Examples of ITM printing systems using liquid coatings are described in U.S. Pat. Nos. 5,389,958, 5,805,191, and 5,677,719, all of which describe liquid coating material on an ITM, jetting ink onto the liquid coated surface of the ITM, and thereafter transferring the ink image to media through a nip generated by the ITM and a roller. Liquid coating systems require fluid handling hardware, including subsystems to store fluids, to move them from the storage vessel to the coating system, to apply them to an ITM, and to clean off residue after image transfer. These subsystems also have issues with fluid containment, which may restrict the orientation of printers during use or shipping. Liquid coating systems have been used to improve print quality for inkjet printers. As noted above, the liquid coatings usually interact with components of the ink, flocculating pigment particles, fixing dyes, or affecting absorption of ink components into the media, for example. Examples of such liquid coating techniques have also been illustrated in U.S. Pat. Nos. 6,183,079 and 6,196,674.

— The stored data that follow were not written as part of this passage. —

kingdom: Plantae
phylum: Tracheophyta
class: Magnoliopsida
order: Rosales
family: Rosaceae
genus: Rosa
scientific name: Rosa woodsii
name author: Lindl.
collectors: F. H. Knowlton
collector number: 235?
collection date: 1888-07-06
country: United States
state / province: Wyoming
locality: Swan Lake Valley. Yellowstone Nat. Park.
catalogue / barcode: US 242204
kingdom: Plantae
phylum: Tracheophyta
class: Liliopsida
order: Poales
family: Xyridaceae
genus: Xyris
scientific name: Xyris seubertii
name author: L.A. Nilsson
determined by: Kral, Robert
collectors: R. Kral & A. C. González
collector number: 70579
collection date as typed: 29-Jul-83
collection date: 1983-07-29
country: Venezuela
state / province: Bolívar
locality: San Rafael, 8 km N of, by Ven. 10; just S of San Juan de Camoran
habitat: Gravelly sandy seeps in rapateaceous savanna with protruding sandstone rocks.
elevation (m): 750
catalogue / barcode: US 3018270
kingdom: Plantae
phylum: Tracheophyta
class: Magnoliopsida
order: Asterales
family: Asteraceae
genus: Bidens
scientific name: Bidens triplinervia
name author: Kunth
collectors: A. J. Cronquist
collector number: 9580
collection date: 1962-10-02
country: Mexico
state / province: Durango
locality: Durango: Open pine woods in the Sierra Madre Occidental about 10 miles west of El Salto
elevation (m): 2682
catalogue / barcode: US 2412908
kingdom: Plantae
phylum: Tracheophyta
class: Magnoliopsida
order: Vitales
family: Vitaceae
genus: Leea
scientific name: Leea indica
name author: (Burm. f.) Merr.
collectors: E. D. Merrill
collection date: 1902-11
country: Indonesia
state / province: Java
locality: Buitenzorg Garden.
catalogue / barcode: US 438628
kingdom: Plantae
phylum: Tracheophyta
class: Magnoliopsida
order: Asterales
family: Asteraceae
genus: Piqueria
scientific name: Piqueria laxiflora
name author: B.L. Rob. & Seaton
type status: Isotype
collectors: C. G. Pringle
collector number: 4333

The present inventors have concluded that rather than applying liquid coatings, it would be more advantageous to apply coatings in a solid form. In addition, it is difficult to control the application of the liquid coating layers for thin even coating layers, while the application of a coating solid layer does not suffer from this limitation. Thus, a previously unknown method and apparatus for application of a coating solid layer, performing destabilization of a colorant in an ink, would appear to be necessary.
U.S. Pat. No. 6,059,407 describes a process where efficient transfer of an ink image from an ITM is accomplished with a particular applied transfer drum material and a solid surfactant. In U.S. Pat. No. 6,059,407, several different low surface energy rubber materials were used, each providing for highly efficient release of the ink image from the ITM. However, print quality defects resulted from the low surface energy of these particular rubber materials, with the ink image moving and flowing significantly on the surface of the low surface energy rubber materials. To counter this effect, this U.S. Pat. No. 6,059,407 describes applying a surfactant, in a solid form, to the surface of the drum, with the surfactant having an HLB (hydrophilic-lipophilic balance) value between 2 and 16. HLB is a reference value to compare different surfactants in a relative sense. The actual value needed would be dependent on drum surface and ink formulation. U.S. Pat. No. 6,059,407 also describes most of the classes of surfactants available.
However, the sole purpose of applying the solid surfactant in this U.S. Pat. No. 6,059,407 is to control the spread of the ink image on the surface of the ITM, caused by the unique low surface energy rubber materials. Thus, the surfactant does not aid in the transfer efficiency of the ink image to the media, e.g., performing destabilization of a colorant in an ink, but rather, merely compensates for a low surface energy aspect of the unique transfer drum materials. In addition, after application of the solid surfactant material, it would appear that the surfactant material is liquefied into a liquid layer while on the surface of the transfer drum.
Conversely, the purpose of the liquid coatings, and the inventors' coating solids, is to effect efficient transfer of ink colorant to the media. Typically, surface energy modifications are not necessary to maintain print quality. Rather, if image spread is observed, it can be modified within the ink formulation. Embodiments of the present invention may not even include any surfactant in their solid material formulations, while also noting that surfactants may not diffuse with an ink on a time scale required in printing systems to perform this destabilizing operation.